Line by line, copy the records below exactly and leave the pictures out.

= Beginning of Section =

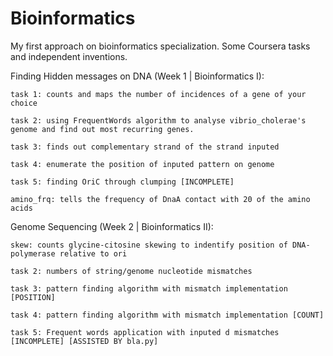 
# Bioinformatics

My first approach on bioinformatics specialization. Some Coursera tasks and independent inventions.

Finding Hidden messages on DNA (Week 1 | Bioinformatics I):

    task 1: counts and maps the number of incidences of a gene of your choice

    task 2: using FrequentWords algorithm to analyse vibrio_cholerae's genome and find out most recurring genes.

    task 3: finds out complementary strand of the strand inputed

    task 4: enumerate the position of inputed pattern on genome

    task 5: finding OriC through clumping [INCOMPLETE]

    amino_frq: tells the frequency of DnaA contact with 20 of the amino acids 

Genome Sequencing (Week 2 | Bioinformatics II):

    skew: counts glycine-citosine skewing to indentify position of DNA-polymerase relative to ori

    task 2: numbers of string/genome nucleotide mismatches

    task 3: pattern finding algorithm with mismatch implementation [POSITION]

    task 4: pattern finding algorithm with mismatch implementation [COUNT]  

    task 5: Frequent words application with inputed d mismatches [INCOMPLETE] [ASSISTED BY bla.py]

= End of Section =

| Response to the exercise |
# Bioinformatics

My first approach on bioinformatics specialization. Some Coursera tasks and independent inventions.

Finding Hidden messages on DNA (Week 1 | Bioinformatics I):

    task 1: counts and maps the number of incidences of a gene of your choice

    task 2: using FrequentWords algorithm to analyse vibrio_cholerae's genome and find out most recurring genes.

    task 3: finds out complementary strand of the strand inputed

    task 4: enumerate the position of inputed pattern on genome

    task 5: finding OriC through clumping [INCOMPLETE]

    amino_frq: tells the frequency of DnaA contact with 20 of the amino acids 

Genome Sequencing (Week 2 | Bioinformatics II):

    skew: counts glycine-citosine skewing to indentify position of DNA-polymerase relative to ori

    task 2: numbers of string/genome nucleotide mismatches

    task 3: pattern finding algorithm with mismatch implementation [POSITION]

    task 4: pattern finding algorithm with mismatch implementation [COUNT]  

    task 5: Frequent words application with inputed d mismatches [INCOMPLETE] [ASSISTED BY bla.py]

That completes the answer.